Она давно хотела взять их, но было как-то неудобно перед Заказчицей… Она берет деньги немного морщинистыми, но ухоженными наминикюринными пальцами. И начинает пересчитывать их, непроизвольно /Заказчица сказала, сколько она принесла за те два зеркала/. Мать бережно, с каким-то внутренним трепетом прикасается к бумажкам. Кладет их одну на другую, разглаживает. Это истинное уважение, какое-то подобострастие.

Заказчица смотрит равнодушно. Она честно взяла свой процент. Остальные ее не волнуют.

— … с собакой искали, как сквозь землю провалился… Покойник какой-то воротила, вот у кого, наверное, было денег… И зачем они ему теперь, что он их, на небеса с собой потащит?..

Но Мать не слышит ее, магия купюр перед ней, не отпускает от себя.

— Народ говорит, это нанятый… Ищи его теперь, как ветра в поле… А ведь чуть было не зацепили, стреляли по нему… может, попали… но ушел, теперь не найти… За это вот, — Заказчица кивает на деньги, — и убивают…

Но Мать /подравнивая кучку/ плохо понимает сказанное.

— Не нужно на виду держать, — говорит она. — Соблазна будет меньше…

Тянется к пачке с сигаретами, вытаскивает одну, прикуривает, — но все это немного нервно, не как всегда… Затягивается глубоко, выпускает дым и говорит:

— Значит, в два раза больше?.. а где же найти специалиста по таким зеркалам. Их же нет ни у кого… Я не видела.

— В том-то и дело, — говорит Заказчица.

Она зевает и смотрит на часы. Перед ней чашка кофе и пирожное. Пока не допьет и не доест, ни за что не двинется с места. Так уж она устроена.

Чулан. Полки, на них какие-то ящики и коробки с рухлядью, тюки с ношенными тряпками, на полу грудой одежда /пальто старые, куртки, платья, костюмы — все ветхое/. Много пыли.

В углу, на груде — Виктор и Зоя.

У Зои открыты глаза, она смотрит перед собой, но вся там, внутри себя.
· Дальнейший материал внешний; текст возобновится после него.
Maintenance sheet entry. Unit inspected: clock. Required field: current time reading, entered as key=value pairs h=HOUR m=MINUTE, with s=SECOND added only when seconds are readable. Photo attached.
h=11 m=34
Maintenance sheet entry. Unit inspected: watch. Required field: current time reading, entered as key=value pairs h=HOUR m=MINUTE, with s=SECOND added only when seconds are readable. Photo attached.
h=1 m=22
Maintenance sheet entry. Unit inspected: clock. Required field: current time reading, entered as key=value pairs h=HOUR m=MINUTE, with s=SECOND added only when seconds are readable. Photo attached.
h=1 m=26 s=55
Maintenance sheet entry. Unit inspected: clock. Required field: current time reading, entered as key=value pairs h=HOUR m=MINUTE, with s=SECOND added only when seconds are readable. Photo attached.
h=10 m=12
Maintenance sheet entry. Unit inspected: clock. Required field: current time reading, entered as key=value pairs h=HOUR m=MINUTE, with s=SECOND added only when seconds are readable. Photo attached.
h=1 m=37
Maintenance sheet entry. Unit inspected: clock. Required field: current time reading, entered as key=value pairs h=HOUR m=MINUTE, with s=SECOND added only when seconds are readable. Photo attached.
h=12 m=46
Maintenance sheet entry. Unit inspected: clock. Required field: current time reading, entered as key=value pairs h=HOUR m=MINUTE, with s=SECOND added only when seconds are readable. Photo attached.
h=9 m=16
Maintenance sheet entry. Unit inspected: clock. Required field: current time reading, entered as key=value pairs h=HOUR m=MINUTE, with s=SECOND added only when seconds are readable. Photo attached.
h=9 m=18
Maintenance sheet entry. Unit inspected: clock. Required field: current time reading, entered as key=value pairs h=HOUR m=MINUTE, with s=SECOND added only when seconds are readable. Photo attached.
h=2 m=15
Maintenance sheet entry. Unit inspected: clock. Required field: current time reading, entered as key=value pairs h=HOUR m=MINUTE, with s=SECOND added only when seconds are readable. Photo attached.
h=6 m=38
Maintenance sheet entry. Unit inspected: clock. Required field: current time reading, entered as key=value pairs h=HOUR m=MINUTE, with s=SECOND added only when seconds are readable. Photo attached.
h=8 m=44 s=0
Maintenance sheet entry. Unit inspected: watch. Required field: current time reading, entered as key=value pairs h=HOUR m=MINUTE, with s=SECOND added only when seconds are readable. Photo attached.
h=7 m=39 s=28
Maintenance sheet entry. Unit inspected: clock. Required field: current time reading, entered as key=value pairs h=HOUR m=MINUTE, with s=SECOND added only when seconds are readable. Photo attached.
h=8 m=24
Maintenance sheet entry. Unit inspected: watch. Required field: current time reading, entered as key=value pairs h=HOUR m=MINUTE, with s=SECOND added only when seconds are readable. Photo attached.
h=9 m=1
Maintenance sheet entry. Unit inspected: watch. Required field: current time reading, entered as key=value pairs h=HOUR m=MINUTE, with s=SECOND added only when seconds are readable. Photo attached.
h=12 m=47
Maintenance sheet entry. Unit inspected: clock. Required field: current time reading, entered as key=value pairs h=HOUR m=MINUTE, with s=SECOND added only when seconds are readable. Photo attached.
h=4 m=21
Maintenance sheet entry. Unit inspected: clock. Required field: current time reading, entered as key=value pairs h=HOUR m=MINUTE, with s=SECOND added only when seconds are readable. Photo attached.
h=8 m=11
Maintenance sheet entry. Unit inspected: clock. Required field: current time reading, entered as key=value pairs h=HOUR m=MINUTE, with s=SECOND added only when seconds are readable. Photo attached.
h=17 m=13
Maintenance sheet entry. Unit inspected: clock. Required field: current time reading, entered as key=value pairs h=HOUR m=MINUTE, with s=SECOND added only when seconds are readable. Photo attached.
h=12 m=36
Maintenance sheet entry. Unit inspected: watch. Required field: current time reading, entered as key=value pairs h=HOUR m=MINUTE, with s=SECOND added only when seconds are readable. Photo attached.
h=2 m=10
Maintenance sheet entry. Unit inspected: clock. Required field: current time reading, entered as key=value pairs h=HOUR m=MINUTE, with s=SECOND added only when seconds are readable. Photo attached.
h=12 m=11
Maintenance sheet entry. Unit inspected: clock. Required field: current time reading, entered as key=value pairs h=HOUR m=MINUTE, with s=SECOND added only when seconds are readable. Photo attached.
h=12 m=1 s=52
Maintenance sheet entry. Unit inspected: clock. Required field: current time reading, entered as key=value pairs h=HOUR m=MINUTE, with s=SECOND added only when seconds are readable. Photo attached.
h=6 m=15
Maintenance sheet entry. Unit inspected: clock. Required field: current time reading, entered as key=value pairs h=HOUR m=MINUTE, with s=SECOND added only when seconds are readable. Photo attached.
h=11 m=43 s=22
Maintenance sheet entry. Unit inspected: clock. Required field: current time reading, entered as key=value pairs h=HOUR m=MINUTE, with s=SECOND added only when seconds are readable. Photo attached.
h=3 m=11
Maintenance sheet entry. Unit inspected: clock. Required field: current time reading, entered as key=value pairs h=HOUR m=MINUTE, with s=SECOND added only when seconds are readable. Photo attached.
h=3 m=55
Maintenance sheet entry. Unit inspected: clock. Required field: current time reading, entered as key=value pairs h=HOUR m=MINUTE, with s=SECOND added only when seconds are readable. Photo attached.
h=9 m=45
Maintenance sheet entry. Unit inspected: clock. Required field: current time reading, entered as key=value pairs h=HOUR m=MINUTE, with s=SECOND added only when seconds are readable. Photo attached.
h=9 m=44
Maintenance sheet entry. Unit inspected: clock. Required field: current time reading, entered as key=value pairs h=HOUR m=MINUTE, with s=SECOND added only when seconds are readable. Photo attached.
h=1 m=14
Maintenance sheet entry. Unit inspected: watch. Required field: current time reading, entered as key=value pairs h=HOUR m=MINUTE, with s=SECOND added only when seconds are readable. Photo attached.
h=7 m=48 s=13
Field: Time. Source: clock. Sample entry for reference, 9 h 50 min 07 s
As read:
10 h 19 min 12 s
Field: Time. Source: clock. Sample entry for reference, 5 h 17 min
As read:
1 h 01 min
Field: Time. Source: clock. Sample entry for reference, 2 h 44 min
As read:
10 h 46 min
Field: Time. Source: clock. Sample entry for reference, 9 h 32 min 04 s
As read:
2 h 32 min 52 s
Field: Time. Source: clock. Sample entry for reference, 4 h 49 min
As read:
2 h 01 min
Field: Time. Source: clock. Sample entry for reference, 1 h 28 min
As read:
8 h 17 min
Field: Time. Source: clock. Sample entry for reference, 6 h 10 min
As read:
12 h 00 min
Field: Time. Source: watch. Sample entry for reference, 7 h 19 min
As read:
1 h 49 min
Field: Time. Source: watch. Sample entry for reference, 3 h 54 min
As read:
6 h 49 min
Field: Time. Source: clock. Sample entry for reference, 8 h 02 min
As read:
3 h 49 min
На губах страдальческая гримаса, непроизвольная. /Позы и все, что происходит, не грубые, но животные, что-то из рода удовлетворяемой похоти/. Виктор слегка рычит, или это другой какой-то звук, но нечленораздельный… Зоя напрягается телом, стараясь помогать ему, она трудится вместе с ним, но для себя, для своего удовольствия.

— Еще, еще… — бормочет она прерывисто, и словно не знает больше никаких других слов, — еще, еще… еще…

Балетный класс. Зеркала в нем померкли. То ли это такой свет, то ли что-то случилось с их ровным зеркальным отображением, но они не бросаются в глаза отражением. Будто помутнели. По крайней мере, ни них совершенно не обращаешь внимания.

Алексей вносит свою конструкцию, она уже разложена большей частью на полу, уже ощущается, что это в скором времени будет нечто цельное.

Он сосредоточен и не замечает, как в открытую дверь просовывается корзинка с цветами. Возникает она, следом — Старуха, несущая, как нечто непотребное, на вытянутых руках.

За ней на цыпочках — Паша и Алина, они крадутся, Старуха не замечает их… Алина, увидев Алексея, прикладывает палец к губам, чтобы он не выдавал их. Но Алексей ничего не понимает.

— Алексей Иванович… — говорит елейным голоском Старуха.

— Гав… — в один голос восклицают дети.

Старуха рефлекторно прижимает к себе корзину с цветами.

— Вы такие смешные, — говорит Алексей. Он улыбается им навстречу.

— Озорники, — соглашается Старуха совсем другим тоном.